In this example, rather than training a model from scratch, we can leverage the benefits of using a pre-trained model and enhance its knowledge by extracting information from a YouTube video using Llama collectors and the Llama index. This approach, known as context learning, allows us to reduce resource consumption while creating a customized model specifically designed for geoscience.

Here we will use the LLM from open ai, therefore we need to have an open AI key. 

In [1]:
import os
os.environ['OPENAI_API_KEY'] = "insert your openai key "
os.environ["CUDA_VISIBLE_DEVICES"] = "0" 


from llama_index import GPTListIndex, SimpleDirectoryReader
from langchain.embeddings.huggingface import HuggingFaceEmbeddings
from llama_index import LangchainEmbedding, ServiceContext
from llama_index.llm_predictor import HuggingFaceLLMPredictor
from llama_index import GPTVectorStoreIndex, GPTEmptyIndex

from pathlib import Path #needed for the pdf connector
from llama_index import download_loader

# setup prompts - specific to StableLM
from llama_index.prompts.prompts import SimpleInputPrompt
from llama_index import download_loader

import torch


## From Context


In [2]:
# This will wrap the default prompts that are internal to llama-index
# taken from https://huggingface.co/Writer/camel-5b-hf
query_wrapper_prompt = SimpleInputPrompt(
    "Below is an instruction that describes a task. "
    "Write a response that appropriately completes the request.\n\n"
    "### Instruction:\n{query_str}\n\n### Response:"
)

In [3]:
hf_predictor = HuggingFaceLLMPredictor(
    max_input_size=2048, 
    max_new_tokens=256,
    # temperature=0.25,
    # do_sample=False,
    query_wrapper_prompt=query_wrapper_prompt,
    tokenizer_name="Writer/camel-5b-hf",
    model_name="Writer/camel-5b-hf",
    device_map="auto",
    tokenizer_kwargs={"max_length": 2048},
    # model_kwargs={"torch_dtype": torch.bfloat16}
    model_kwargs={"torch_dtype": torch.float16},
)

embed_model = LangchainEmbedding(HuggingFaceEmbeddings(model_name="sentence-transformers/all-mpnet-base-v2"))

service_context = ServiceContext.from_defaults(chunk_size_limit=512, llm_predictor=hf_predictor, embed_model=embed_model)

Loading checkpoint shards:   0%|          | 0/3 [00:00<?, ?it/s]

In [7]:
YoutubeTranscriptReader = download_loader("YoutubeTranscriptReader")

loader = YoutubeTranscriptReader()
documents = loader.load_data(ytlinks=['https://www.youtube.com/watch?v=-irZQY9H6mg'])

# new_index = GPTVectorStoreIndex.from_documents(documents)
new_index = GPTListIndex.from_documents(documents, service_context=service_context)

In [8]:
# query with embed_model specified
query_engine = new_index.as_query_engine(response_mode='tree_summarize',
    verbose=False
)
response = query_engine.query("What deep learning methods are used to interpolate seismic data")
print(response)

Token indices sequence length is longer than the specified maximum sequence length for this model (858 > 512). Running this sequence through the model will result in indexing errors
Setting `pad_token_id` to `eos_token_id`:50256 for open-end generation.

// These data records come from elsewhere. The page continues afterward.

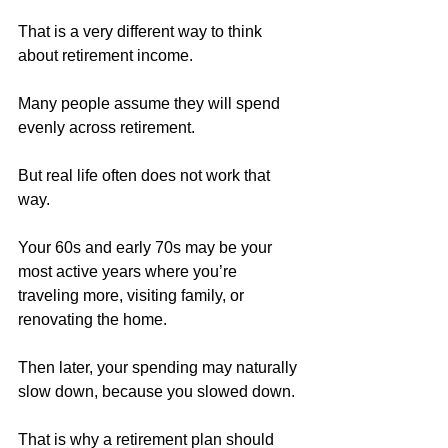
That is a very different way to think 
about retirement income.
Many people assume they will spend 
evenly across retirement. 
But real life often does not work that 
way.
Your 60s and early 70s may be your 
most active years where you’re 
traveling more, visiting family, or 
renovating the home.
Then later, your spending may naturally 
slow down, because you slowed down.
That is why a retirement plan should 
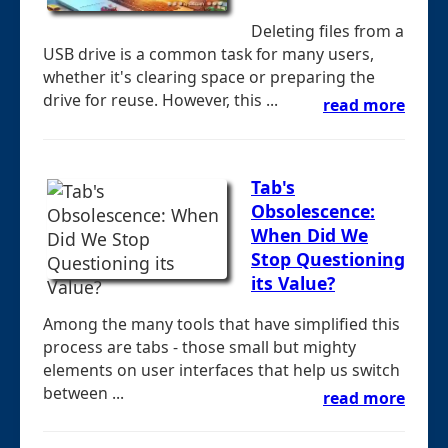
Deleting files from a
USB drive is a common task for many users,
whether it's clearing space or preparing the
drive for reuse. However, this ...
read more
Tab's
Obsolescence:
When Did We
Stop Questioning
its Value?
Among the many tools that have simplified this
process are tabs - those small but mighty
elements on user interfaces that help us switch
between ...
read more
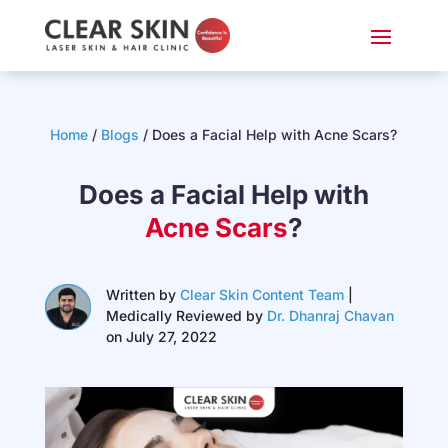
Home
/
Blogs
/ Does a Facial Help with Acne Scars?
Does a Facial Help with
Acne Scars
?
Written by
Clear Skin Content Team
|
Medically Reviewed by
Dr. Dhanraj Chavan
on July 27, 2022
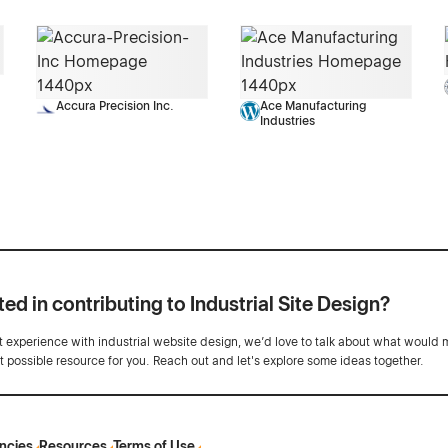
Accura Precision Inc.
Ace Manufacturing
Industries
ted in contributing to Industrial Site Design?
ot experience with industrial website design, we’d love to talk about what would 
st possible resource for you. Reach out and let's explore some ideas together.
ncies
Resources
Terms of Use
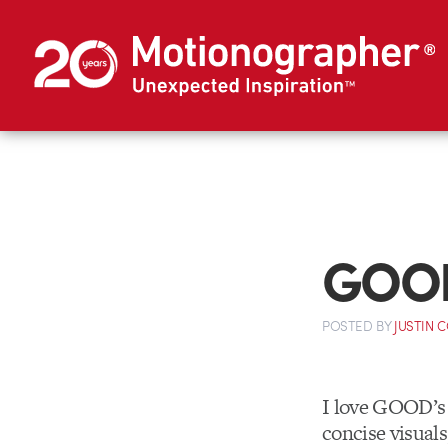
GOOD:
POSTED
BY
JUSTIN 
I love GOOD’s 
concise visual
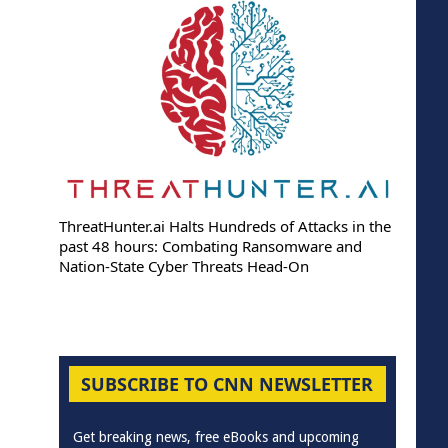
ThreatHunter.ai Halts Hundreds of Attacks in the
past 48 hours: Combating Ransomware and
Nation-State Cyber Threats Head-On
SUBSCRIBE TO CNN NEWSLETTER
Get breaking news, free eBooks and upcoming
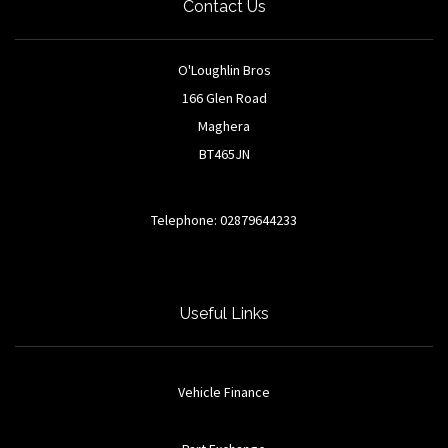
Contact Us
O'Loughlin Bros
166 Glen Road
Maghera
BT465JN
Telephone: 02879644233
Useful Links
Vehicle Finance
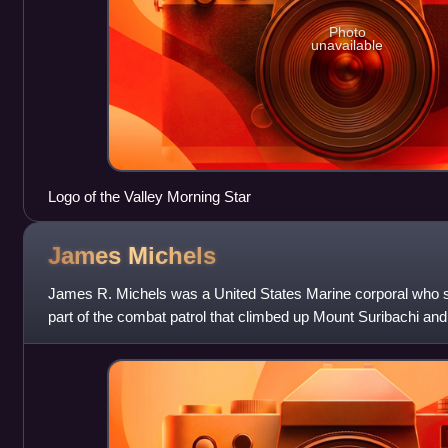
Photo
unavailable
Logo of the Valley Morning Star
James
Michels
James R. Michels was a United States Marine corporal who s
part of the combat patrol that climbed up Mount Suribachi and 
during the Battle o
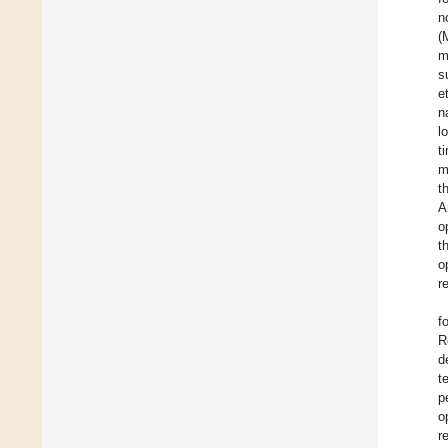
n
(
m
s
e
n
l
t
m
t
A
o
t
o
r
f
R
d
t
p
o
r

Deep learning methods used to interpolate seismic data include auto encoders (e.g., unit and resnet), discriminator-based methods (e.g., MDA gun), and hybrid methods (e.g., fusion).


In [9]:
# query with embed_model specified
query_engine = new_index.as_query_engine(response_mode='tree_summarize'
)
response_2 = query_engine.query("What is the video about")
print(response_2)

Setting `pad_token_id` to `eos_token_id`:50256 for open-end generation.


The video is about the application of artificial intelligence in the oil and gas industry, specifically in the field of seismic data interpretation.